13.  Check the ribs for the first time after about 20 minutes. Apply your mop sauce very thin and turn over. Repeat about every 30 minutes thereafter. Each time you check you ribs, you MUST pay attention to the temperature. 15 coals are not going to cook these ribs all day at 200 degrees. You will have to add more coals a few at a time as needed. It's important to utilize your charcoal starter for this. Simply throwing on some briquettes will result in a way too hot grill temperature.

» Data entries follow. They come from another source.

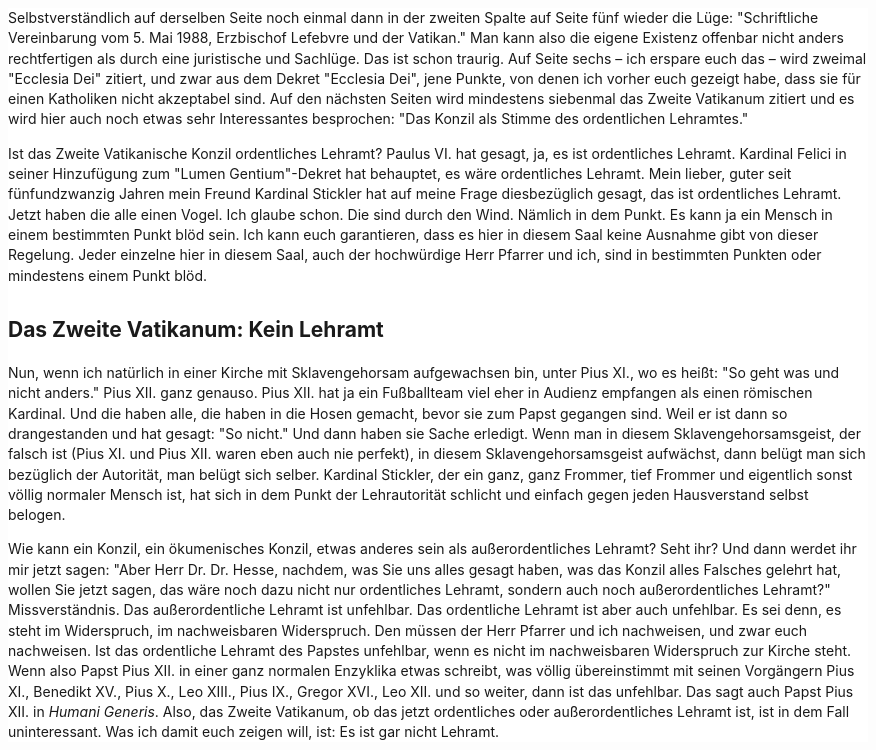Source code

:Selbstverständlich auf derselben Seite noch einmal dann in der zweiten
Spalte auf Seite fünf wieder die Lüge: "Schriftliche Vereinbarung vom 5.
Mai 1988, Erzbischof Lefebvre und der Vatikan." Man kann also die eigene
Existenz offenbar nicht anders rechtfertigen als durch eine juristische
und Sachlüge. Das ist schon traurig. Auf Seite sechs – ich erspare euch
das – wird zweimal "Ecclesia Dei" zitiert, und zwar aus dem Dekret
"Ecclesia Dei", jene Punkte, von denen ich vorher euch gezeigt habe,
dass sie für einen Katholiken nicht akzeptabel sind. Auf den nächsten
Seiten wird mindestens siebenmal das Zweite Vatikanum zitiert und es
wird hier auch noch etwas sehr Interessantes besprochen: "Das Konzil als
Stimme des ordentlichen Lehramtes."

Ist das Zweite Vatikanische Konzil ordentliches Lehramt? Paulus VI. hat
gesagt, ja, es ist ordentliches Lehramt. Kardinal Felici in seiner
Hinzufügung zum "Lumen Gentium"-Dekret hat behauptet, es wäre
ordentliches Lehramt. Mein lieber, guter seit fünfundzwanzig Jahren mein
Freund Kardinal Stickler hat auf meine Frage diesbezüglich gesagt, das
ist ordentliches Lehramt. Jetzt haben die alle einen Vogel. Ich glaube
schon. Die sind durch den Wind. Nämlich in dem Punkt. Es kann ja ein
Mensch in einem bestimmten Punkt blöd sein. Ich kann euch garantieren,
dass es hier in diesem Saal keine Ausnahme gibt von dieser Regelung.
Jeder einzelne hier in diesem Saal, auch der hochwürdige Herr Pfarrer
und ich, sind in bestimmten Punkten oder mindestens einem Punkt blöd.

## Das Zweite Vatikanum: Kein Lehramt

Nun, wenn ich natürlich in einer Kirche mit Sklavengehorsam aufgewachsen
bin, unter Pius XI., wo es heißt: "So geht was und nicht anders." Pius XII.
ganz genauso. Pius XII. hat ja ein Fußballteam viel eher in Audienz
empfangen als einen römischen Kardinal. Und die haben alle, die haben in
die Hosen gemacht, bevor sie zum Papst gegangen sind. Weil er ist dann
so drangestanden und hat gesagt: "So nicht." Und dann haben sie Sache
erledigt. Wenn man in diesem Sklavengehorsamsgeist, der falsch ist (Pius
XI. und Pius XII. waren eben auch nie perfekt), in diesem
Sklavengehorsamsgeist aufwächst, dann belügt man sich bezüglich der
Autorität, man belügt sich selber. Kardinal Stickler, der ein ganz,
ganz Frommer, tief Frommer und eigentlich sonst völlig normaler
Mensch ist, hat sich in dem Punkt der Lehrautorität schlicht und einfach
gegen jeden Hausverstand selbst belogen.

Wie kann ein Konzil, ein ökumenisches Konzil, etwas anderes sein als
außerordentliches Lehramt? Seht ihr? Und dann werdet ihr mir jetzt
sagen: "Aber Herr Dr. Dr. Hesse, nachdem, was Sie uns alles gesagt
haben, was das Konzil alles Falsches gelehrt hat, wollen Sie jetzt
sagen, das wäre noch dazu nicht nur ordentliches Lehramt, sondern auch
noch außerordentliches Lehramt?" Missverständnis. Das außerordentliche
Lehramt ist unfehlbar. Das ordentliche Lehramt ist aber auch
unfehlbar. Es sei denn, es steht im Widerspruch, im nachweisbaren
Widerspruch. Den müssen der Herr Pfarrer und ich nachweisen, und zwar
euch nachweisen. Ist das ordentliche Lehramt des Papstes unfehlbar,
wenn es nicht im nachweisbaren Widerspruch zur Kirche steht. Wenn
also Papst Pius XII. in einer ganz normalen Enzyklika etwas schreibt,
was völlig übereinstimmt mit seinen Vorgängern Pius XI., Benedikt XV.,
Pius X., Leo XIII., Pius IX., Gregor XVI., Leo XII. und so weiter, dann
ist das unfehlbar. Das sagt auch Papst Pius XII. in *Humani Generis*.
Also, das Zweite Vatikanum, ob das jetzt ordentliches oder
außerordentliches Lehramt ist, ist in dem Fall uninteressant. Was ich
damit euch zeigen will, ist: Es ist gar nicht Lehramt.

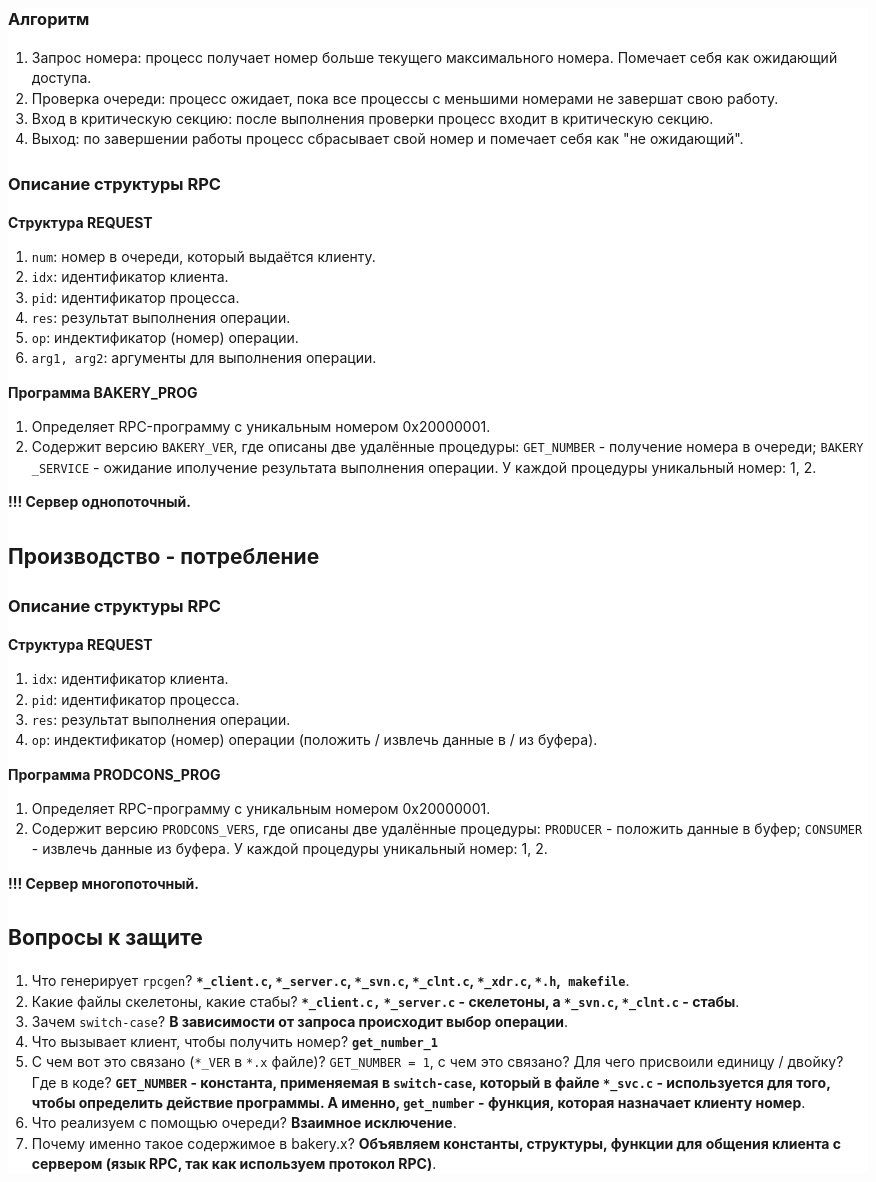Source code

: ### Алгоритм

1. Запрос номера: процесс получает номер больше текущего максимального номера. Помечает себя как ожидающий доступа.
2. Проверка очереди: процесс ожидает, пока все процессы с меньшими номерами не завершат свою работу.
3. Вход в критическую секцию: после выполнения проверки процесс входит в критическую секцию.
4. Выход: по завершении работы процесс сбрасывает свой номер и помечает себя как "не ожидающий".

### Описание структуры RPС

__Структура REQUEST__

1. `num`: номер в очереди, который выдаётся клиенту.
2. `idx`: идентификатор клиента.
3. `pid`: идентификатор процесса.
4. `res`: результат выполнения операции.
5. `op`: индектификатор (номер) операции.
6. `arg1, arg2`: аргументы для выполнения операции.

__Программа BAKERY_PROG__

1. Определяет RPC-программу с уникальным номером 0x20000001.
2. Содержит версию `BAKERY_VER`, где описаны две удалённые процедуры: `GET_NUMBER` - получение номера в очереди; `BAKERY_SERVICE` -  ожидание иполучение результата выполнения операции. У каждой процедуры уникальный номер: 1, 2.

__!!! Сервер однопоточный.__

## Производство - потребление

### Описание структуры RPС

__Структура REQUEST__

1. `idx`: идентификатор клиента.
2. `pid`: идентификатор процесса.
3. `res`: результат выполнения операции.
4. `op`: индектификатор (номер) операции (положить / извлечь данные в / из буфера).

__Программа PRODCONS_PROG__

1. Определяет RPC-программу с уникальным номером 0x20000001.
2. Содержит версию `PRODCONS_VERS`, где описаны две удалённые процедуры: `PRODUCER` - положить данные в буфер; `CONSUMER` -  извлечь данные из буфера. У каждой процедуры уникальный номер: 1, 2.

__!!! Сервер многопоточный.__

## Вопросы к защите

1. Что генерирует `rpcgen`? __`*_client.c`, `*_server.c`, `*_svn.c`, `*_clnt.c`, `*_xdr.c`, `*.h`,` makefile`__.
2. Какие файлы скелетоны, какие стабы? __`*_client.c,` `*_server.c` - скелетоны, а `*_svn.c`, `*_clnt.c` - стабы__.
3. Зачем `switch-case`? __В зависимости от запроса происходит выбор операции__.
4. Что вызывает клиент, чтобы получить номер? __`get_number_1`__
5. С чем вот это связано (`*_VER` в `*.x` файле)? `GET_NUMBER = 1`, с чем это связано? Для чего присвоили единицу / двойку? Где в коде? __`GET_NUMBER` - константа, применяемая в `switch-case`, который в файле `*_svc.c` -  используется для того, чтобы определить действие программы. А именно, `get_number` - функция, которая назначает клиенту номер__.
6. Что реализуем с помощью очереди? __Взаимное исключение__.
7. Почему именно такое содержимое в bakery.x? __Объявляем константы, структуры, функции для общения клиента с сервером (язык RPC, так как используем протокол RPC)__.



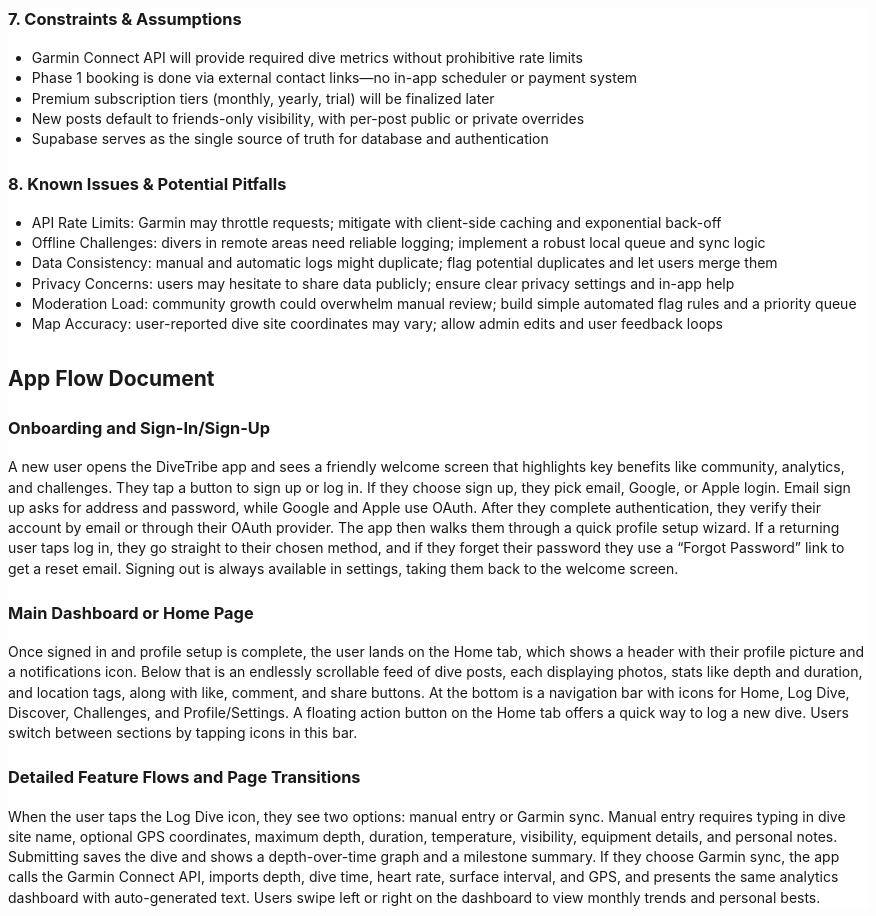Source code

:### 7. Constraints & Assumptions

*   Garmin Connect API will provide required dive metrics without prohibitive rate limits
*   Phase 1 booking is done via external contact links—no in-app scheduler or payment system
*   Premium subscription tiers (monthly, yearly, trial) will be finalized later
*   New posts default to friends-only visibility, with per-post public or private overrides
*   Supabase serves as the single source of truth for database and authentication

### 8. Known Issues & Potential Pitfalls

*   API Rate Limits: Garmin may throttle requests; mitigate with client-side caching and exponential back-off
*   Offline Challenges: divers in remote areas need reliable logging; implement a robust local queue and sync logic
*   Data Consistency: manual and automatic logs might duplicate; flag potential duplicates and let users merge them
*   Privacy Concerns: users may hesitate to share data publicly; ensure clear privacy settings and in-app help
*   Moderation Load: community growth could overwhelm manual review; build simple automated flag rules and a priority queue
*   Map Accuracy: user-reported dive site coordinates may vary; allow admin edits and user feedback loops

## App Flow Document

### Onboarding and Sign-In/Sign-Up

A new user opens the DiveTribe app and sees a friendly welcome screen that highlights key benefits like community, analytics, and challenges. They tap a button to sign up or log in. If they choose sign up, they pick email, Google, or Apple login. Email sign up asks for address and password, while Google and Apple use OAuth. After they complete authentication, they verify their account by email or through their OAuth provider. The app then walks them through a quick profile setup wizard. If a returning user taps log in, they go straight to their chosen method, and if they forget their password they use a “Forgot Password” link to get a reset email. Signing out is always available in settings, taking them back to the welcome screen.

### Main Dashboard or Home Page

Once signed in and profile setup is complete, the user lands on the Home tab, which shows a header with their profile picture and a notifications icon. Below that is an endlessly scrollable feed of dive posts, each displaying photos, stats like depth and duration, and location tags, along with like, comment, and share buttons. At the bottom is a navigation bar with icons for Home, Log Dive, Discover, Challenges, and Profile/Settings. A floating action button on the Home tab offers a quick way to log a new dive. Users switch between sections by tapping icons in this bar.

### Detailed Feature Flows and Page Transitions

When the user taps the Log Dive icon, they see two options: manual entry or Garmin sync. Manual entry requires typing in dive site name, optional GPS coordinates, maximum depth, duration, temperature, visibility, equipment details, and personal notes. Submitting saves the dive and shows a depth-over-time graph and a milestone summary. If they choose Garmin sync, the app calls the Garmin Connect API, imports depth, dive time, heart rate, surface interval, and GPS, and presents the same analytics dashboard with auto-generated text. Users swipe left or right on the dashboard to view monthly trends and personal bests.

14.  5-8 hours is how long these baby backs can take, sometimes longer. When the meat starts to pull away from the bone easily, your ribs are done. If you have a meat thermometer, you are looking for an internal temperature of 205 degrees between the bones. I do NOT use a thermometer, not even when making candy, but if you are new to cooking and are having guests you want to impress, get one!

15.  Wrap in foil and allow to rest once done. This will also allow you time to finish up any side dishes you

Rub Recipe

1/2 c. DARK Brown Sugar

1/2 c. Kosher or Sea Salt (NOT TABLE SALT)

1/2 c. Sweet Paprika

6 T. Black Pepper

2 T. Garlic POWDER (not garlic salt)

2 T. Dried Onion Flakes

2 tsp. Cayenne Pepper

Directions:  Mix All Together,Thoroughly!


Mop Sauce Recipe

1/2 c. Apple Cider Vinegar

1/2 c. Water

1/2 c. Ketchup

1/2 c. Dark Brown Sugar

4 T. Yellow Mustard

2 T. Minced Garlic

4 T. Minced Onion

3 T. Olive Oil

1 T. Garlic Powder

1 T. Chili Powder

1 T. Onion Powder

1 tsp. Red Pepper Flakes

1 tsp. Cayenne Pepper

Directions:  Combine all ingredients in a sauce pan and bring to a boil, then cool.